‘Stranger in a borrowed land: Lotte Moos and her writing’
by David Perman
Grendel Publishing in association with Rockingham Press, London, 2012
ISBN 978 0 9566570 1 5
Reviewed by Ruth Rikowski
At the request of Monica Blake, who founded Grendel Publishing a couple of years ago, along with a colleague, I am reviewing this book, ‘Stranger in a borrowed land: Lotte Moos and her writing’. The book is published by Grendel in association with Rockingham Press.
I did not know anything at all about the book, so came to read it with no preconceived thoughts at all.
I read the book in a couple of days, with the aim of getting to the essence of it quickly.
I concluded that whilst it was quite interesting on one level, I did not really think that Lotte Moos necessarily deserved a book like this in her own right; that she had not achieved enough to warrant all the work and attention that she got through the production of this book. The author David Perman gathered together all the relevant material after she died at the age of 98 years (in 2008) in order to write the book (which could not have been at all easy) and Monica Blake and her colleague had to put in a lot of work editing the manuscript and removing extraneous material.
So, why is this my conclusion, one might well ask?
Well, the lady led quite an interesting life, it has to be said, and she had some sound values – she was a socialist, for one thing. She was a German Jewish refugee, fleeing from Germany in 1933. As the author, David Perman, said in the opening pages, Lotte’s:
“…parents were educated, middle-class Jews who were thoroughly assimilated into German society. (p. 10)
Lotte’s husband worked at Oxford and Durham Universities and they had an interesting social network. Lotte lived in a number of different countries, including England, France, Russia and America, as well as Germany of course. And she wrote a lot, particularly poetry. This included writing a column for the government’s refugee paper, Die Zeitung at one time. She also wrote plays, some of which were performed. One of her plays won second prize in a BBC-Arts Council competition, although some of her other plays were heavily criticised (particularly one about Russia). She also wrote some plays for TV.
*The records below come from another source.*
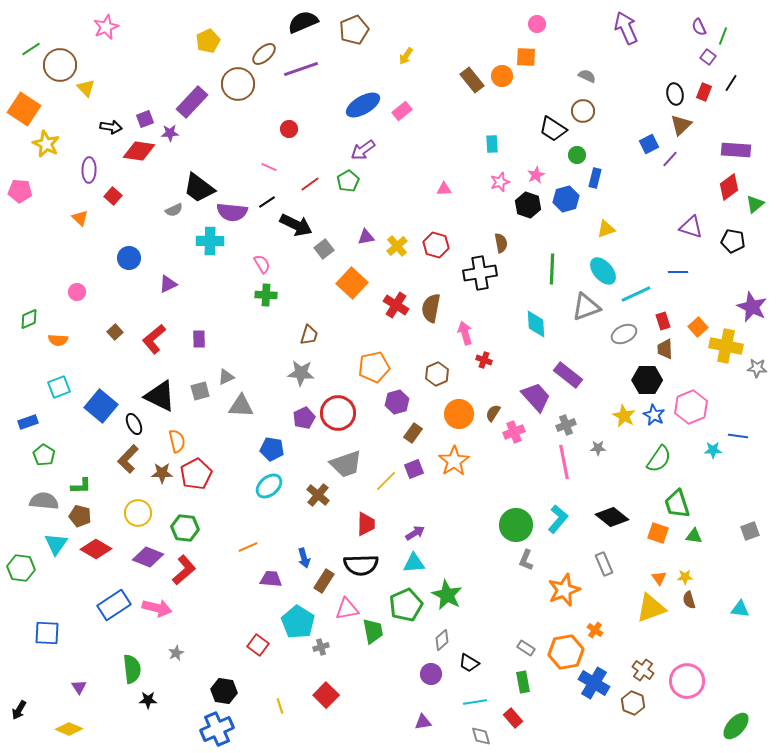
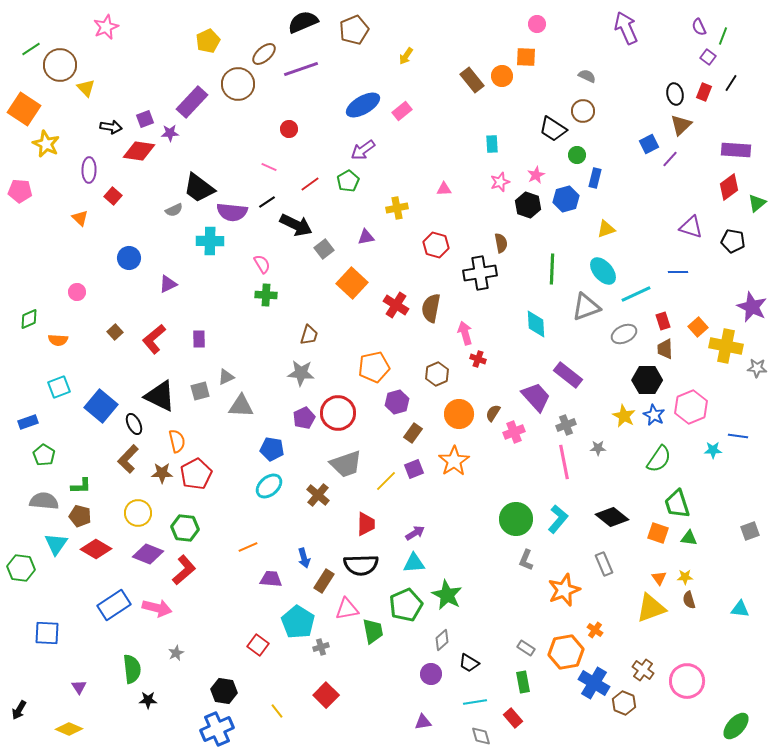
green triangle at (755, 204): moved 2 px right, 1 px up
yellow cross at (397, 246): moved 38 px up; rotated 30 degrees clockwise
red cross at (484, 360): moved 6 px left, 1 px up
green circle at (516, 525): moved 6 px up
green triangle at (694, 536): moved 5 px left, 2 px down
purple diamond at (148, 557): moved 3 px up
brown hexagon at (633, 703): moved 9 px left
yellow line at (280, 706): moved 3 px left, 5 px down; rotated 21 degrees counterclockwise
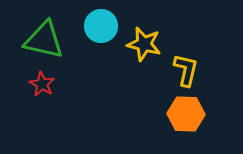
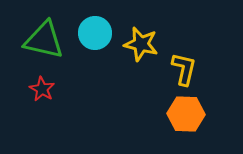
cyan circle: moved 6 px left, 7 px down
yellow star: moved 3 px left
yellow L-shape: moved 2 px left, 1 px up
red star: moved 5 px down
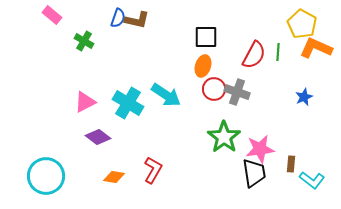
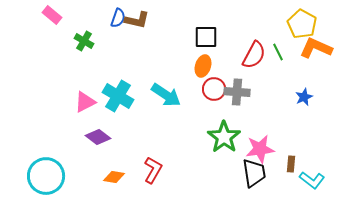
green line: rotated 30 degrees counterclockwise
gray cross: rotated 15 degrees counterclockwise
cyan cross: moved 10 px left, 7 px up
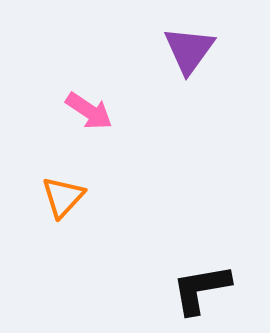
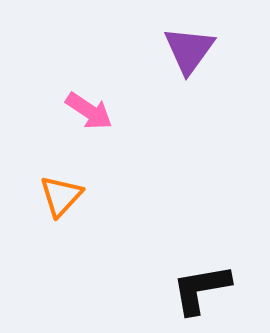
orange triangle: moved 2 px left, 1 px up
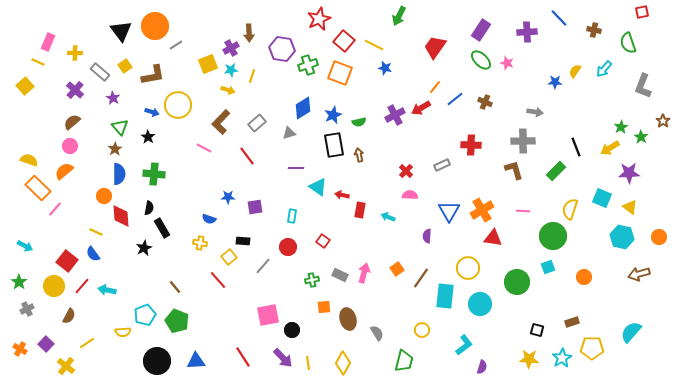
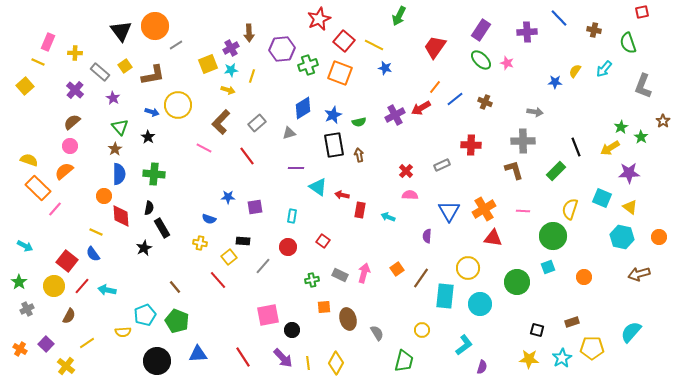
purple hexagon at (282, 49): rotated 15 degrees counterclockwise
orange cross at (482, 210): moved 2 px right, 1 px up
blue triangle at (196, 361): moved 2 px right, 7 px up
yellow diamond at (343, 363): moved 7 px left
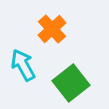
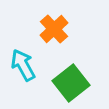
orange cross: moved 2 px right
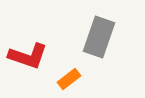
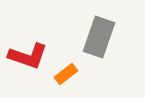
orange rectangle: moved 3 px left, 5 px up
Yet, the book seemed to be suggesting that she achieved more than she actually did or at least that she was more talented than she was given credit for throughout her life. She loved stories from a child and wrote stories, so obviously I could identify with that. Throughout her life she wrote but most of her work remained unpublished. A list of her works are given at the end of the book. This included poems, plays and prose – essays and stories. But it was largely only her poems that were actually published – with Centerprise Trust, Approach Poets and Rockingham Press. A few pieces were published in places such as the New Statesman and the Women Guardian.
Her and her husband moved to Hackney after they retired and were the founding members of the Hackney Writers’ Workshop there in 1976. Now, surely during this long period, Lotte could have tidied up her work, made it suitable material for publication and found herself a reputable and suitable publisher. And she lived a long life, so she had plenty of time to do this in.
Was Lotte very talented? Is it lost talent that we do not appreciate? Was the author trying to rescue this lost talent? Who knows, as we do not have access to most of her writings! But there are probably many such people ‘out there’ and nothing in the book suggested to me that she was extra special. But if it is about the horrors that the Jews faced during the 2nd World War – well, there are far better examples. Or is it for some other reason, and if so, what is it? For the sake of local history in Hackney perhaps? Whatever the reason – the author does not make this at all clear.
The author seemed to want us to feel sorry for Lotte, I thought – Lotte not being able to finish her degree in England and Lotte getting various rejections and criticisms in the publishing world - although there were also achievements such as her getting her first essay published when she was still a child. But also: Lotte not getting more of her material published; Lotte having to flee from Germany; Lotte facing a stint in Holloway prison and being accused of being both a Nazi sympathiser and a Soviet spy etc. Yet, in many ways she had a good and comfortable life, I thought. She was also provided with many opportunities to shine, such as getting her plays reviewed in top newspapers, and some of her plays being performed in the West End. But these were opportunities that, on the whole, she did not make the most of, from what I could see. Whilst others with more talent are often given far fewer opportunities, I feel sure.
Finally, what are the worth of Writers’ Workshops in themselves, one might ask? Do they tend to help or hinder budding writers to get published? Who knows. But from my own personal experience, I think they should be used with care – perhaps, need a cautionary note on the tin, as they say! Whilst they might give one a few tips, one has to be wary of them ending up just being social gatherings and talking shops with no-one really intent on getting their writing published. The best thing to do, from my experience, is to just get on and write the stuff! And then, tidy it up, clean it up, continually improve and refine it until eventually the material ends up being worthy and suitable for publication. And that is what I am about with my own novel writing – but it is proving to be a long and painful, albeit also a very enjoyable and rewarding process.
The book is well produced and put together and there are some nice photos. There is no index.